Quello che accade quasi quotidianamente in piazza XX Settembre rende l’idea di quanto il luogo sia sempre più terra di nessuno. O, meglio, terra di chi, grazie all'assenza di controlli, può fare più o meno quello che vuole senza pagarne alcuna conseguenza.
Le foto inviateci da alcuni utenti del nostro servizio WhatsApp (3738770256) rendono perfettamente l'idea di quello che si registra, sempre più frequentemente, davanti alla stazione ferroviaria; abbandono di passeggini ed altro materiale nei pressi dei cassonetti; deposito di materassi e molto altro ancora all'interno del parcheggio interrato. E le foto scattate dall'alto inquadrano perfettamente alcuni soggetti che, probabilmente, nel parcheggio ci entrano anche.

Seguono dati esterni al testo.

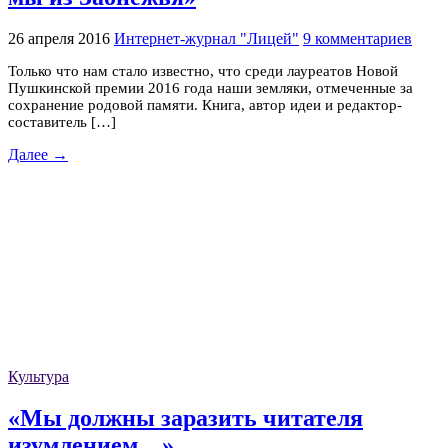
26 апреля 2016
Интернет-журнал "Лицей"
9 комментариев
Только что нам стало известно, что среди лауреатов Новой
Пушкинской премии 2016 года наши земляки, отмеченные за
сохранение родовой памяти. Книга, автор идеи и редактор-
составитель […]
Далее →
Культура
«Мы должны заразить читателя
изумлением…»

Proprio ieri riferivamo di un contenzioso che, dodici anni fa il bar tabacchi della stazione ferroviaria aveva intrapreso, invano, per richiedere al Comune di Trani il risarcimento dei presunti danni commerciali subiti a causa della presenza del cantiere. Oggi, che il cantiere non c'è più, il parcheggio rimane un fantasma ed i danni, soprattutto dal punto di vista ambientale e morale, appaiono semplicemente incalcolabili.